= Christopher Hodson (judge) =

New Zealand lawyer and judge

Christopher John Hodson is a New Zealand barrister and judge. He was Judge Advocate General of the New Zealand Armed Forces, and the Chief Judge of the Court Martial of New Zealand until 2015.

==Early life==
Hodson was born in Masterton, where he grew up on his family's hill-country farm.

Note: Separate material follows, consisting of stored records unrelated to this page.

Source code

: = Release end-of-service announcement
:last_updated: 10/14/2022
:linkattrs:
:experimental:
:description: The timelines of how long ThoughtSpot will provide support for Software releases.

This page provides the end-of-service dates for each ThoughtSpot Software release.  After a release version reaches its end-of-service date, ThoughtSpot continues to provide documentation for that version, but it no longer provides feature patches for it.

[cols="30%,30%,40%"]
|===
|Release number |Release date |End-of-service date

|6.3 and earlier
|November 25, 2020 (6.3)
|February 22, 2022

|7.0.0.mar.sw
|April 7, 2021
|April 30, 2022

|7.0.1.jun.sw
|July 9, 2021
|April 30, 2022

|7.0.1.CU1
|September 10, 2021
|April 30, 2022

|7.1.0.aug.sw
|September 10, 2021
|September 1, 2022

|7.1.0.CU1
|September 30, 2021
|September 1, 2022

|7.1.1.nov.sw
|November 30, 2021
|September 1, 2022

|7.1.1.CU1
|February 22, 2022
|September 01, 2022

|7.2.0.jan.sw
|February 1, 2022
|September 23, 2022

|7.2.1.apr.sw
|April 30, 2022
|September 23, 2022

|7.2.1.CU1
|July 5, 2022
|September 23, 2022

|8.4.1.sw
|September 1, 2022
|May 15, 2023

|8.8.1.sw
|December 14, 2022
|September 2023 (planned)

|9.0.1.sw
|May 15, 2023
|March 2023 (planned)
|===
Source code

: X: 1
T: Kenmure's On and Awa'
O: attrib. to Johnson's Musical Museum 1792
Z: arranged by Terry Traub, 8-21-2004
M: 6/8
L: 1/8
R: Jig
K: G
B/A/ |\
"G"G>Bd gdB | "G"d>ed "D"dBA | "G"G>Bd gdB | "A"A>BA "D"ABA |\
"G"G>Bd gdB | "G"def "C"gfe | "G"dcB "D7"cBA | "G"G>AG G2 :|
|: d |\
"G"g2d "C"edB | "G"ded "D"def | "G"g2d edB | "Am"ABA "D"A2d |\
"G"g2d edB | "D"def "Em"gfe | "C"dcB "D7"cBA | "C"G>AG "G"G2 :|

He graduated from the Victoria University of Wellington in 1966 with a Bachelor of Laws degree.

==Career==
Hodson was admitted to the bar in 1966, and from 1966 to 1982, was a partner in Major Gooding & Partners in Masterton.

In 1983, Hodson became a partner in Macalister Mazengarb Parkin & Rose in Wellington, before commencing practice as a barrister sole in 1991, where he specialised in medical and military law. He was appointed Queen's Counsel in 1998.

Between 2008 and 2015, Hodson was the Judge Advocate General of the New Zealand Armed Forces, and the Chief Judge of the Court Martial of New Zealand. He is also vice-president of the International Equestrian Federation.

Hodson served in the Territorial Force (reserve) of the New Zealand Army, retiring as a lieutenant colonel in 1992.

==Personal life==
Hodson had three children with his first wife. In 1992, he married fellow judge and barrister Lowell Goddard, who has a daughter from her first marriage to Sir John Scott, 5th Baronet, in 1969.